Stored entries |

= = = = = = =

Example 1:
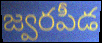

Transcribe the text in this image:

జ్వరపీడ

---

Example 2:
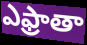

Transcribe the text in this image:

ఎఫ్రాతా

= = = = = = =

WHAT YOU HAVE TO DO | Set down all the entries above verbatim, and include none of the pictures.

PROBLEM SOLUTION |
Example 1:

Transcribe the text in this image:

జ్వరపీడ

---

Example 2:

Transcribe the text in this image:

ఎఫ్రాతా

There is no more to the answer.